Rani baru saja selesai mandi ketika smartphone miliknya berbunyi ‘ping’ beberapa kali. Tidak mengacuhkannya, gadis yang masih mengenakan gaun mandi itu terus saja mengeringkan rambutnya yang basah. Iapun duduk di tempat tidur miliknya yang bersprei satin berwarna putih bersih. Setelah merasakan rambutnya hampir kering, Rani baru meraih smartphonenya.

Apa-apaan sih, si Dian? Tanya Rani dalam hati. Gadis itu berdiri dan berjalan menuju lemari pakaiannya yang berpintu kaca cermin. Tapi tiba tiba Rani kembali teringat akan perkataan ibunya,

“Jika ada orang yang berbuat baik pada kita, terima dan syukurilah. Mungkin itu balasan Tuhan atas perbuatan baik kita di jaman dulu. Tapi, bisa juga itu hutang yang harus dibayar di waktu yang akan datang”

Sial, gerutu Rani dalam hati. Kenapa tiba-tiba aku jadi ketakutan begini sih? Kenapa juga si Dian gila itu mesti ngomong yang nggak-nggak, kan nggak mungkin kalo Mas Anton… Gadis itu terkejut bukan main ketika tiba-tiba pintu kamarnya membuka, Anthony masuk dan langsung mengunci pintunya.

“Mas Anton?”, Rani heran. Belum menyadari bahaya yang tengah mengintai.
“Oh kamu memang cantik, Rani…”, ujar Anthony. Pria itu bertelanjang dada dan hanya mengenakan celana boxer. Sorot matanya aneh. Ia mendekati Rani dan mencengkeram lengan gadis itu. Sementara dengan tangan lainnya Anthony mencoba melepaskan gaun mandi Rani.
“Mas Anton! Apa-apa…”, Rani berusaha menahannya.
Anthony memelintir lengan Rani sehingga gadis itu memekik kesakitan. Dan kemudian ia mencengkeram tubuh gadis itu dari belakang.
“Ibuuuuu! Tolooong!”, Rani memekik.
“Teriak saja semaumu, manis. Ibumu sudah tidur. Dan asal kau tahu, kamarmu dan kamar ibumu kedap suara”, tangan kiri Anthony berhasil melepaskan ikatan gaun mandi Rani. Sementara tangan kanannya menahan tubuh Rani.
“Mas Anton.. jangan Mas.. tolong..”, Rani mulai menangis.
“Kau pikir kau bisa seenaknya aja ngabisin uangku eh?“, hardik Anthony sambil mencium pipi Rani dengan kasar. “Dasar perempuan murahan. Selalu saja menggunakan kecantikan dan air mata kalian untuk keuntungan. Sial. Jika tidak ada perempuan murahan terkutuk macam kalian, tentu Ayahku tidak selingkuh. Dan Ibuku masih hidup…”
“Mas Anton ngomong apaan sih? Rani nggak…”
“Halah, sudah, lepas aja!”, Anthony menghardik sekaligus menarik gaun mandi Rani dengan keras sehingga gadis itupun telanjang. Anthony langsung menarik Rani ke ranjang dan menindihnya. Dengan kasar ia langsung mengulum bibir Rani. Sementara kedua tangan gadis itu dipegangi dengan kuat. Puas melumat bibir gadis malang itu, Anthony menuju sasaran lain, payudara. Anthony menarik salah satu payudara mungil gadis itu ke pangkalnya sehingga putingnya mencuat ke atas. Detik itu juga anthony menggigit puting itu dan menariknya dengan gemas.
“Aaaaaagh… sakit.. sakit Mas Anton… sakit…”
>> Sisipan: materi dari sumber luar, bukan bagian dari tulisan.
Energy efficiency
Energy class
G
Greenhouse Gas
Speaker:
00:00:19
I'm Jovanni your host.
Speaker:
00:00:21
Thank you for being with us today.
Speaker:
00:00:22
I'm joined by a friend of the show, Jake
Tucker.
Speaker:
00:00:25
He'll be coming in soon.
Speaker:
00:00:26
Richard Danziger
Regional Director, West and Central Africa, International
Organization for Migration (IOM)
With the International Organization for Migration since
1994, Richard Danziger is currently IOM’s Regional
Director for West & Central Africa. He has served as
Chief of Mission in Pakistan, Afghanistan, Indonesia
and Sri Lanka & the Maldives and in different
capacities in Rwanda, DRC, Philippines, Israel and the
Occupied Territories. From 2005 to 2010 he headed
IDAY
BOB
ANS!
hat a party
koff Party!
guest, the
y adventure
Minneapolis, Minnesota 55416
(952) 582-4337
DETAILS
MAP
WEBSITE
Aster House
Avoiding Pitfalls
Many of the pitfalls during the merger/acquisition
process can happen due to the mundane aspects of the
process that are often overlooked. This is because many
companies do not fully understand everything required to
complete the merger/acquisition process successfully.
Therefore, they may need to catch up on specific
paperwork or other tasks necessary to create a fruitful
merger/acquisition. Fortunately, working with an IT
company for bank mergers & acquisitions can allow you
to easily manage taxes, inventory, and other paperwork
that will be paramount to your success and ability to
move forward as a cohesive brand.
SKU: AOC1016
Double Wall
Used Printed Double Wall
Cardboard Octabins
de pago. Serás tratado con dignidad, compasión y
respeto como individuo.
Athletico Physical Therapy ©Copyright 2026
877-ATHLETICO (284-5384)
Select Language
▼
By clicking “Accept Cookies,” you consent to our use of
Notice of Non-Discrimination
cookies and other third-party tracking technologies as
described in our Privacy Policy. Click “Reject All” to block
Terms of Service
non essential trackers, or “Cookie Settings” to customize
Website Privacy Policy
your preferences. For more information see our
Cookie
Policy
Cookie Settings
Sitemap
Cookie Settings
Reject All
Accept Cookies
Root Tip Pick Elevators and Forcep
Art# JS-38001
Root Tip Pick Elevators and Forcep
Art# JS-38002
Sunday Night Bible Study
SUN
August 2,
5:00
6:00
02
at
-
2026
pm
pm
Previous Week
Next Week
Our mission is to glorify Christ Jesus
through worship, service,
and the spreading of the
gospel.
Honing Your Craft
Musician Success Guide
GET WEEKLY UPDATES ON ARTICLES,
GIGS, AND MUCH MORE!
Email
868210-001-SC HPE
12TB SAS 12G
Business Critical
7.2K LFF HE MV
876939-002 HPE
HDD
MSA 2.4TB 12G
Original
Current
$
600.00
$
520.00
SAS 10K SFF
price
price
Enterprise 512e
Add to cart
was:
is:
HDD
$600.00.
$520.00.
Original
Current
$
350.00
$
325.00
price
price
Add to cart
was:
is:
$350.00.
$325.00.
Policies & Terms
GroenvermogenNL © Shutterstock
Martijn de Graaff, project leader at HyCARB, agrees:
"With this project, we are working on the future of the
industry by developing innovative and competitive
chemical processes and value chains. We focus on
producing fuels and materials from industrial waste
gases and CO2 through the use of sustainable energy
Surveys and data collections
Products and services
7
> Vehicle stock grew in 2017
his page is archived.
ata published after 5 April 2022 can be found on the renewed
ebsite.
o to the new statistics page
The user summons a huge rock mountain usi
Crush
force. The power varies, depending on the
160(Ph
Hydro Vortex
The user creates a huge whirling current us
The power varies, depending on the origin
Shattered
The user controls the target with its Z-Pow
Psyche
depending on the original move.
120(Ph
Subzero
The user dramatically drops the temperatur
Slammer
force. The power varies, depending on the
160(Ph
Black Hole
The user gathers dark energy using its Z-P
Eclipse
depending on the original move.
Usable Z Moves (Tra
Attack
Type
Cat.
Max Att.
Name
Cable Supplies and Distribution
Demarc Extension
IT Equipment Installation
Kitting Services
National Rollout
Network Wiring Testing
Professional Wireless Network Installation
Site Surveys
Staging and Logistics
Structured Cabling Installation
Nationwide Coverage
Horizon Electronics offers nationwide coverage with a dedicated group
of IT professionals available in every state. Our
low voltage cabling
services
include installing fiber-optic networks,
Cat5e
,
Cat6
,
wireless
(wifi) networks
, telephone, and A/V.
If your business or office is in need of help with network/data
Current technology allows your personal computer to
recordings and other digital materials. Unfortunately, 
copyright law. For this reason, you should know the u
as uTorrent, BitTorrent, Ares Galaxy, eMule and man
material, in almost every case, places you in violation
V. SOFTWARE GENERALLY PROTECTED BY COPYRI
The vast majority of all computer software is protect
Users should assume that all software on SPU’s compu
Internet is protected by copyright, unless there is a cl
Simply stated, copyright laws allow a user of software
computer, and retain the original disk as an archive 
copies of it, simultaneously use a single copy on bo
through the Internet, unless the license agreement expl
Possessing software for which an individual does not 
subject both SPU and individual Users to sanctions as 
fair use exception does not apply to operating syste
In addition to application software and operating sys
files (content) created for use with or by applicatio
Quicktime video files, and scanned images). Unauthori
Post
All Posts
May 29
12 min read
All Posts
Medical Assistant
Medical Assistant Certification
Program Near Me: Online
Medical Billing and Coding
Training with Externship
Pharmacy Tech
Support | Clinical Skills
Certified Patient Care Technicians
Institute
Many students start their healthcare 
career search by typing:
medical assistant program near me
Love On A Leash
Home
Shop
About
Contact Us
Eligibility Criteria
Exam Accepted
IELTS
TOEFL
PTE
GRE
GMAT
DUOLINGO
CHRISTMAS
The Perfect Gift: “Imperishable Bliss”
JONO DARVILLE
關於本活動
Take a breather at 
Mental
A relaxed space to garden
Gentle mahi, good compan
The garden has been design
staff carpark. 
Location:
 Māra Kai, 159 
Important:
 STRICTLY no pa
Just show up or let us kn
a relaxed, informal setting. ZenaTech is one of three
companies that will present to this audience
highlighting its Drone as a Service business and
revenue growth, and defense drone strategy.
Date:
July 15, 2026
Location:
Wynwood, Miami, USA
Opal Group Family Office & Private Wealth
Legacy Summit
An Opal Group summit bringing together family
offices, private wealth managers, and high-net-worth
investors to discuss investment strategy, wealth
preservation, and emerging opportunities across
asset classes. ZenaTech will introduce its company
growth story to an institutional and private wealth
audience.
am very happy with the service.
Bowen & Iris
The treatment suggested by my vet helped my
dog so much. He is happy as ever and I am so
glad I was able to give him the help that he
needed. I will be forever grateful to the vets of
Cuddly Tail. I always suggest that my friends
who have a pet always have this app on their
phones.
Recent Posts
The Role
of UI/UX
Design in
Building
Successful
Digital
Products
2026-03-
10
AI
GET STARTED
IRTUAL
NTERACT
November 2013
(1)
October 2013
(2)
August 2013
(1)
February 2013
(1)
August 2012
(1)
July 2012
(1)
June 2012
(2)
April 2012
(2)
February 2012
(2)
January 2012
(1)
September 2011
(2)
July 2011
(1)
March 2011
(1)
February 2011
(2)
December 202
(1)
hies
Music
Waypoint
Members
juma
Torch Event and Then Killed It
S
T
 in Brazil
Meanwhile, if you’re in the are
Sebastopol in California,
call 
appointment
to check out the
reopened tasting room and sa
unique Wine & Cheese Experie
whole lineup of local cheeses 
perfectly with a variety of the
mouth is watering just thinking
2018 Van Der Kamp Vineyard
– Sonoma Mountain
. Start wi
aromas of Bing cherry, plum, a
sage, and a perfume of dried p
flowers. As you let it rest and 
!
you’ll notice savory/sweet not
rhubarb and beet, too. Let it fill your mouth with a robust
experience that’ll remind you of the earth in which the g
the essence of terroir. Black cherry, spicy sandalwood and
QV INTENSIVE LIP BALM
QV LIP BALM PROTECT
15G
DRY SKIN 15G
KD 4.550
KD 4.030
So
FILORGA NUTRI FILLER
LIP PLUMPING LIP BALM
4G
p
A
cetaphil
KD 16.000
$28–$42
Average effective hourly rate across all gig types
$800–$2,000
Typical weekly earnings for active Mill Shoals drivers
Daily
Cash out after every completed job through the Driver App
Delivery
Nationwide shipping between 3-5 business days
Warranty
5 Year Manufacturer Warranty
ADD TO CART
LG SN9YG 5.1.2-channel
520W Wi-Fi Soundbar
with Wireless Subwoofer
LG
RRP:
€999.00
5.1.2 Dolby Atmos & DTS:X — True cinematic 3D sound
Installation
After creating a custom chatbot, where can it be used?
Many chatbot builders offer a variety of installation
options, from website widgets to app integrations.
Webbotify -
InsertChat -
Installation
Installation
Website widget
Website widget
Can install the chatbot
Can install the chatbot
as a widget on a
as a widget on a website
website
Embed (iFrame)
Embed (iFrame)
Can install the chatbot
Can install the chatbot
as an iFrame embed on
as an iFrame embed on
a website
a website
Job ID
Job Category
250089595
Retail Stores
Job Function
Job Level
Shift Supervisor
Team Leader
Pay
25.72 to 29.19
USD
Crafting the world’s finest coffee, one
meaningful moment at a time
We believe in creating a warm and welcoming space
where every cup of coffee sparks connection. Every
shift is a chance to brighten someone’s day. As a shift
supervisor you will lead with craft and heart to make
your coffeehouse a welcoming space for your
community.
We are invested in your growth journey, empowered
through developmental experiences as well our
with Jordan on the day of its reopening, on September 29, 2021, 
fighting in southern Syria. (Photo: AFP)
Anthony hanya mengerang dan memperkuat gigitan. Seperti binatang buas yang mencoba mengoyak daging buruannya dengan ganas. Kemudian ia beralih ke puting Rani yang lain. ia menjilatinya. Sementara Rani hanya bisa meringis. Tapi kemudian Anthony kembali menggigitnya dan menarik puting itu sekuat mungkin. Rani kembali menjerit, dan Anthony seperti tersenyum dalam erangan. Anthony cukup cerdik untuk menyakiti puting Rani tanpa membuat puting Rani putus. Karena jika sampai hal itu terjadi, bisa berakibat fatal. Dan ia tidak bisa bermain dengan tubuh Rani lebih jauh.

“Tetek kamu imut imut kenyal, Ran!”, seru Anthony sambil mengusap mulutnya dari liur yang mengalir. Ia tampak puas melihat kedua payudara Rani yang berwarna kemerahan bekas gigitannya. Anthony kemudian dengan kasar mengangkangkan kedua paha Rani. Gadis itu hanya bisa menangis pasrah. “Wuih Rani, memek kamu masih rapet nih…”, ujarnya sambil mencolek-colek celah vagina Rani yang segaris lurus, bersemayam diatas gundukan yang menyembul berwarna putih bersih tanpa rambut.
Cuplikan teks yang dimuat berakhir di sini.